La cabeza se le iba y el dolor se había acentuado, pero, por mucho que quisiera descansar, todavía estaba el asunto de la chica: no podía olvidarse de aquello. Estaba cerca, muy cerca. Uno de los guardias la había dejado inconsciente de un golpe antes de que le hicieran un examen físico o le dieran las ropas de la prisión, y eso había ocurrido justo antes del ataque. Tenía que estar todavía en la celda de aislamiento, y la entrada subterránea se encontraba un poco más allá de donde estaban esparcidos los restos llameantes del helicóptero.
Ya casi he acabado. Después podré ponerme a descansar.
La mayoría de los humanos infectados con el virus se habían alejado de la zona en llamas. Quizá obedecían a alguna clase de instinto primario. Había perdido su arma en algún momento de su huida, pero si echaba a correr por detrás de las lápidas que había a lo largo de la pared oeste…
Rodrigo se colocó sentado sobre el suelo, y el dolor empeoró todavía más, haciéndole sentir débil y con ganas de vomitar. Sabía que tenía que haber una botella de líquido hemostático en el botiquín de la zona de espera, y eso al menos disminuiría y retrasaría cualquier clase de hemorragia interna que estuviese sufriendo, aunque se sentía preparado para aceptar la muerte; tanto como cualquiera pudiera estarlo.

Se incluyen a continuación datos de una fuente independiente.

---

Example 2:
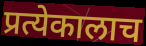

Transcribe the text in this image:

प्रत्येकालाच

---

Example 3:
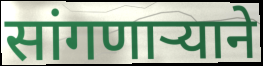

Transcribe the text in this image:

सांगणार्‍याने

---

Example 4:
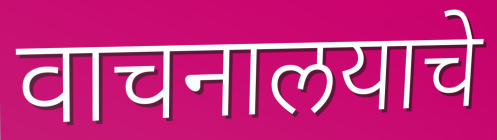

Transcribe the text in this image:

वाचनालयाचे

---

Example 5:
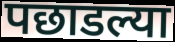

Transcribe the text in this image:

पछाडल्या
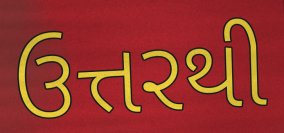
ઉત્તરથી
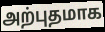
அற்புதமாக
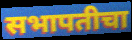
सभापतीचा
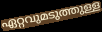
ഏറ്റവുമടുത്തുള്ള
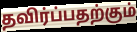
தவிர்ப்பதற்கும்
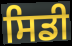
ਸਿਡੀ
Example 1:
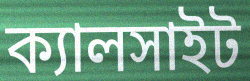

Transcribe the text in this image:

ক্যালসাইট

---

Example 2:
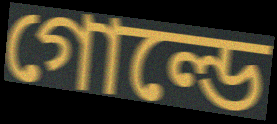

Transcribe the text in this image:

গোল্ডে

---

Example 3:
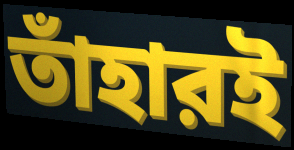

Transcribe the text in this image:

তাঁহারই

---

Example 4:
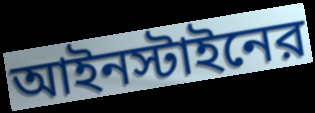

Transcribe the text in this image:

আইনস্টাইনের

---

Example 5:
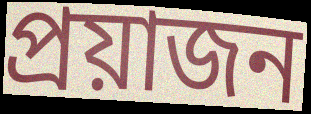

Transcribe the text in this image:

প্রয়াজন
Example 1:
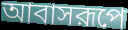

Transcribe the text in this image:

আবাসরূপে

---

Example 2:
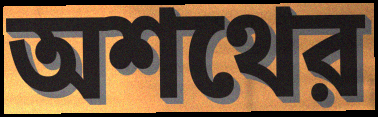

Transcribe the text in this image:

অশথের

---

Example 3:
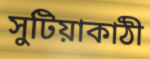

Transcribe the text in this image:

সুটিয়াকাঠী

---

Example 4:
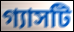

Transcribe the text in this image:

গ্যাসটি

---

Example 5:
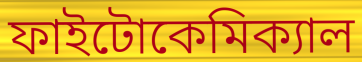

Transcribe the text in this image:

ফাইটোকেমিক্যাল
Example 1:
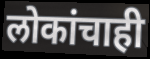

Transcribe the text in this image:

लोकांचाही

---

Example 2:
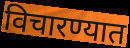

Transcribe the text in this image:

विचारण्यात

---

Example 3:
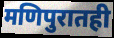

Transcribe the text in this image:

मणिपुरातही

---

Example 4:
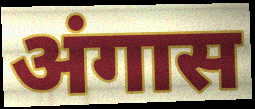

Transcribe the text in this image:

अंगास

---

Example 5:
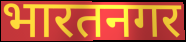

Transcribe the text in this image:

भारतनगर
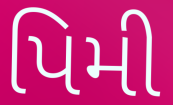
પિમી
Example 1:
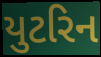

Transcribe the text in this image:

યુટરિન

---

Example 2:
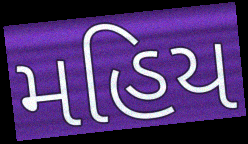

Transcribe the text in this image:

મહિય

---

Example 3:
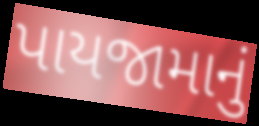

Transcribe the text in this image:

પાયજામાનું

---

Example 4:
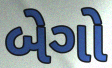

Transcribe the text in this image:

બેગો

Pero no hasta que llegue donde está la chica. Yo la capturé y yo la traje hasta aquí. Es culpa mía, y si muero ahora, ella también morirá.
A pesar de todas las escenas de horror que había contemplado aquel día, a los camaradas que había perdido y al terror constante y casi paralizante de sufrir una muerte realmente horrible, no podía dejar de pensar en ella. Claire Redfield tenía las manos manchadas de sangre, sí, pero no había sido a propósito, no como la gente de Umbrella. Como él. Ella no había matado por codicia, no había adormecido su conciencia y la había despreciado durante todos aquellos años, y después de ver cómo su escuadra de élite acababa convertida en carne picada a manos de unos monstruos auténticos, después de pasar toda la tarde luchando por su propia vida, le había quedado muy claro que lo que hacía la gente buena era intentar llevar a Umbrella ante la justicia por sus crímenes. La chica se merecía que la ayudara por eso, aunque sólo fuese para que no muriese sola y en la oscuridad. Rodrigo tenía un juego de llaves que había sacado del bolsillo de uno de los guardianes muertos, y seguro que una de ellas abría la puerta de la celda de aislamiento.

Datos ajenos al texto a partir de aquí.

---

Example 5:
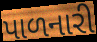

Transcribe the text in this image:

પાળનારી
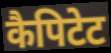
कैपिटेट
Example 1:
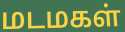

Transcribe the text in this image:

மடமகள்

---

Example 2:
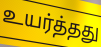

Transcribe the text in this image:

உயர்த்தது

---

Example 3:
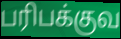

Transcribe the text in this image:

பரிபக்குவ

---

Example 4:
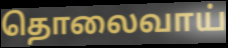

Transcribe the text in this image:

தொலைவாய்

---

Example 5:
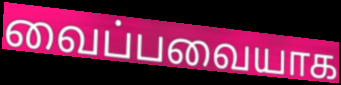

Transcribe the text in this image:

வைப்பவையாக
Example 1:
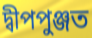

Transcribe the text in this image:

দ্বীপপুঞ্জত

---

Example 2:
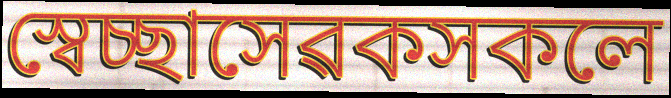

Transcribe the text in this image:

স্বেচ্ছাসেৱকসকলে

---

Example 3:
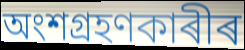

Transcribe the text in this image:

অংশগ্ৰহণকাৰীৰ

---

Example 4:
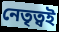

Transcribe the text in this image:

নেতৃত্বই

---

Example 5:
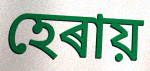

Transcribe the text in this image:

হেৰায়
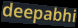
deepabhi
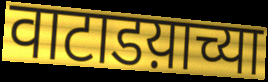
वाटाडय़ाच्या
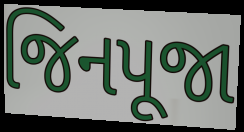
જિનપૂજા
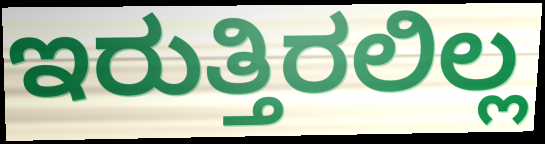
ಇರುತ್ತಿರಲಿಲ್ಲ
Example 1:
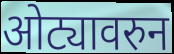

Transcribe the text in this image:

ओट्यावरुन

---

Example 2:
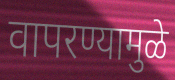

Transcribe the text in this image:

वापरण्यामुळे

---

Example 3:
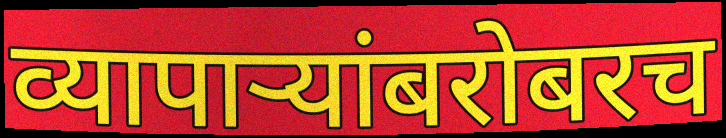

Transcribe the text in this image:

व्यापाऱ्यांबरोबरच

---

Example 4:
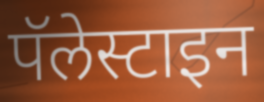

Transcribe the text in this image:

पॅलेस्टाइन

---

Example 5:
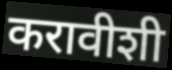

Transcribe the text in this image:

करावीशी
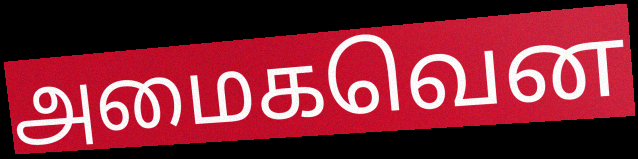
அமைகவென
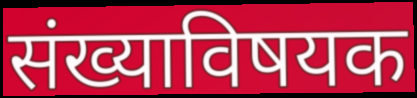
संख्याविषयक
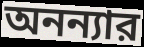
অনন্যার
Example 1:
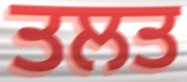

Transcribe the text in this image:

ਤਲਤ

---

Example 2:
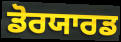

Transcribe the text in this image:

ਡੋਰਯਾਰਡ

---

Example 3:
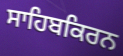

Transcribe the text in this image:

ਸਾਹਿਬਕਿਰਨ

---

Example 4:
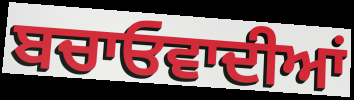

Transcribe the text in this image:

ਬਚਾਓਵਾਦੀਆਂ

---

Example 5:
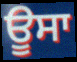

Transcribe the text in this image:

ਊਸਾ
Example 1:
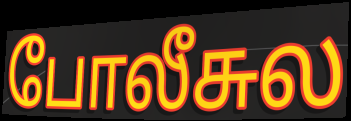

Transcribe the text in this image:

போலீசுல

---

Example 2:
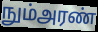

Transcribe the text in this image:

நும்அரண்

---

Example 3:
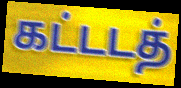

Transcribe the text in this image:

கட்டடத்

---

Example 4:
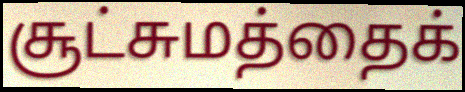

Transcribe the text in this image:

சூட்சுமத்தைக்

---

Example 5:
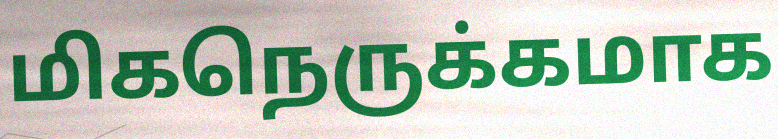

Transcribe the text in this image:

மிகநெருக்கமாக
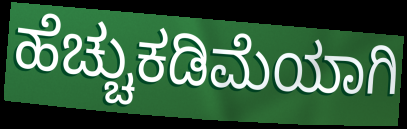
ಹೆಚ್ಚುಕಡಿಮೆಯಾಗಿ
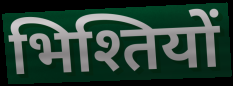
भिश्तियों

Las chispas procedentes del incendio del helicóptero destellaban en el aire cada vez más oscuro del anochecer, como insectos brillantes que refulgían antes de morir. Algunas de las de mayor tamaño caían sobre la piel de los zombis más cercanos y chisporroteaban con sonido de fritura sobre la carne gris antes de apagarse. No les importaba. Rodrigo apretó los dientes y se puso en pie tambaleándose, a sabiendas de que la joven Claire no lograría sobrevivir más allá de diez minutos sola y sin ayuda, pero sabiendo también que tenía que darle esa oportunidad. No es que fuera lo mínimo que podía hacer por ella: era lo único que podía hacer ya.